_Dataset entries_.
+-------+
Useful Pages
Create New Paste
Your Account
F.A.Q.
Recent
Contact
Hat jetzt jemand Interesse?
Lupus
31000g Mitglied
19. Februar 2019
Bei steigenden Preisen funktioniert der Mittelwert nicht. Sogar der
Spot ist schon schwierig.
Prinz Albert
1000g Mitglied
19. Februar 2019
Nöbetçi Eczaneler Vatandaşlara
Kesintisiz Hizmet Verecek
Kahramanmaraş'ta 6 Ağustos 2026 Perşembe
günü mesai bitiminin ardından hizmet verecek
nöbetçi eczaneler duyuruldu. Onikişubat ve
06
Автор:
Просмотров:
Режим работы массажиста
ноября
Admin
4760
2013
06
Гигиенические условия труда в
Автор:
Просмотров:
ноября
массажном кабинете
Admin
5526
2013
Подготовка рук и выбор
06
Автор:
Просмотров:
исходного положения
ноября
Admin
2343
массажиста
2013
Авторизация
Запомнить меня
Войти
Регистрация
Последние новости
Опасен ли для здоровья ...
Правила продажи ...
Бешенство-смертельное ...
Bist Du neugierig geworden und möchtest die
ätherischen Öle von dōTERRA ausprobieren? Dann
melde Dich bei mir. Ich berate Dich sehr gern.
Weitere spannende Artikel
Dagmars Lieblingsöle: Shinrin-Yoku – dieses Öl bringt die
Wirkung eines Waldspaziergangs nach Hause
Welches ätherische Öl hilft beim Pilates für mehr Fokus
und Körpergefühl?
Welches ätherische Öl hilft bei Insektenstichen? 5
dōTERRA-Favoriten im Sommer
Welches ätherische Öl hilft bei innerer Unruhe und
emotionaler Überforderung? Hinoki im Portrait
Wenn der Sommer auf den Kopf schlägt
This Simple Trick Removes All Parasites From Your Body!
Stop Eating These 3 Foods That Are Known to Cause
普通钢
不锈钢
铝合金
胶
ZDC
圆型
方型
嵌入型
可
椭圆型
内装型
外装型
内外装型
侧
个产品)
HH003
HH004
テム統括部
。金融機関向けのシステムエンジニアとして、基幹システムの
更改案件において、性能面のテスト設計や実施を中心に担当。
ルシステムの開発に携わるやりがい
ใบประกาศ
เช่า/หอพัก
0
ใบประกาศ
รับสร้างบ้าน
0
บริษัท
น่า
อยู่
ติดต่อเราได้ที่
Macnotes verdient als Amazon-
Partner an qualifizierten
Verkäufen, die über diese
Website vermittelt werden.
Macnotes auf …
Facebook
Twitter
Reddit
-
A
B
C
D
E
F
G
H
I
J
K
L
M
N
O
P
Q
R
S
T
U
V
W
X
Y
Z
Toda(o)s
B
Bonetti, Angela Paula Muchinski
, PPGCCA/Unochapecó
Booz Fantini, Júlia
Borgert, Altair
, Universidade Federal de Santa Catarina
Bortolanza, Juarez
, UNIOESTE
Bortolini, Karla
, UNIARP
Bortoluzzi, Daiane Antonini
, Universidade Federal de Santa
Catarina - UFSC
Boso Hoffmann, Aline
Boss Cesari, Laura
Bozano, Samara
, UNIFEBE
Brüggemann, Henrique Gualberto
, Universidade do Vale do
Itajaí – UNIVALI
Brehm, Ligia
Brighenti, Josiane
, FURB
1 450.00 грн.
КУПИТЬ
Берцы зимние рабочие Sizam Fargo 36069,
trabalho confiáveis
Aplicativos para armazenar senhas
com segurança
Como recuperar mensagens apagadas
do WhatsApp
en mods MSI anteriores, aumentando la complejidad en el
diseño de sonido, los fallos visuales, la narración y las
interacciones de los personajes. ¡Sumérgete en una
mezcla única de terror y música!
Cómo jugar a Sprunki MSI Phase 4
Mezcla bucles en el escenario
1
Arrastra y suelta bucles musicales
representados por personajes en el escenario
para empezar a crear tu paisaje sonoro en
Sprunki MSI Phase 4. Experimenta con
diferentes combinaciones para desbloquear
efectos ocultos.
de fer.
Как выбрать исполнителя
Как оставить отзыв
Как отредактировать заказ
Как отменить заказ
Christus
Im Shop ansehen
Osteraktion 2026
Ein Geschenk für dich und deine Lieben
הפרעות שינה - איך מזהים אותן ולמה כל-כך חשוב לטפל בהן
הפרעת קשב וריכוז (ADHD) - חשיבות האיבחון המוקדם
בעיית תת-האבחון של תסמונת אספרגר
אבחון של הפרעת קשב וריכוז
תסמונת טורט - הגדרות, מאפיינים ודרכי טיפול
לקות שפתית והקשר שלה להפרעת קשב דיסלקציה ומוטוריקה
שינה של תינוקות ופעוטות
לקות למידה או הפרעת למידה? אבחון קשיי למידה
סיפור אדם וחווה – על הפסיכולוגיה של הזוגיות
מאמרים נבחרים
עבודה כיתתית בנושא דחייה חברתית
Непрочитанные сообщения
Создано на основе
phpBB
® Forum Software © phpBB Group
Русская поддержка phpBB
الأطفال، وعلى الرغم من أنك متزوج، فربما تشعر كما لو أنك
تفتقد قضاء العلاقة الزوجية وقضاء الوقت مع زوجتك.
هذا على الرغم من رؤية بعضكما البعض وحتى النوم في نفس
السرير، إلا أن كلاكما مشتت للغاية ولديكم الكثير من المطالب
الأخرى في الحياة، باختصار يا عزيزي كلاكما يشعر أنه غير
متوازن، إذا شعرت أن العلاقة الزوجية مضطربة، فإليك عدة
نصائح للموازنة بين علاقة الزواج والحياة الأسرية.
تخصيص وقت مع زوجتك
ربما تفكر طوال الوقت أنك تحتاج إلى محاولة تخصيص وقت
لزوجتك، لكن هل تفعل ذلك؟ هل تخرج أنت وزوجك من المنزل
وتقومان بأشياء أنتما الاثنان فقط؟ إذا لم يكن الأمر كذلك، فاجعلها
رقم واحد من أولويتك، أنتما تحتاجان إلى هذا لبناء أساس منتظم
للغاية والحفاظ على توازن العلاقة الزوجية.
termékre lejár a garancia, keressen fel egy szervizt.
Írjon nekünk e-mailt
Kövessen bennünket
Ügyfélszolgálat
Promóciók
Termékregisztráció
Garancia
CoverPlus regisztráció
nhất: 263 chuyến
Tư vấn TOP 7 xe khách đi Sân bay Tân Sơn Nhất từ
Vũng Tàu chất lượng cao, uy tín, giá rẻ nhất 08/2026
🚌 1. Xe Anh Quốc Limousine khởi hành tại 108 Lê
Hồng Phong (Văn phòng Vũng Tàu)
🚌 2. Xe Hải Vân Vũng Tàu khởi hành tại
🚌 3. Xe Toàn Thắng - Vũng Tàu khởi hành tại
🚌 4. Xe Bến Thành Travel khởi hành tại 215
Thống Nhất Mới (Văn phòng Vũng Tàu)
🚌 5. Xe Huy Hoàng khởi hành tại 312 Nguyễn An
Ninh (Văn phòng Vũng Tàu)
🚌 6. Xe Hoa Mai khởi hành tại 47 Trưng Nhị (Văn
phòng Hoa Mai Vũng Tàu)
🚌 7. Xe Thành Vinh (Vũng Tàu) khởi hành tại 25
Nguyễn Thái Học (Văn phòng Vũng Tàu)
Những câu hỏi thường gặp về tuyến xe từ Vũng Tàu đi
+-------+
_PROBLEM TO WORK ON_.
Reproduce the data starting at its first line and ending at the line containing "Kesintisiz Hizmet Verecek", replacing each occurrence of "Mitglied" with "Member" and leaving everything else unchanged.

_REPLY_.
Useful Pages
Create New Paste
Your Account
F.A.Q.
Recent
Contact
Hat jetzt jemand Interesse?
Lupus
31000g Member
19. Februar 2019
Bei steigenden Preisen funktioniert der Mittelwert nicht. Sogar der
Spot ist schon schwierig.
Prinz Albert
1000g Member
19. Februar 2019
Nöbetçi Eczaneler Vatandaşlara
Kesintisiz Hizmet Verecek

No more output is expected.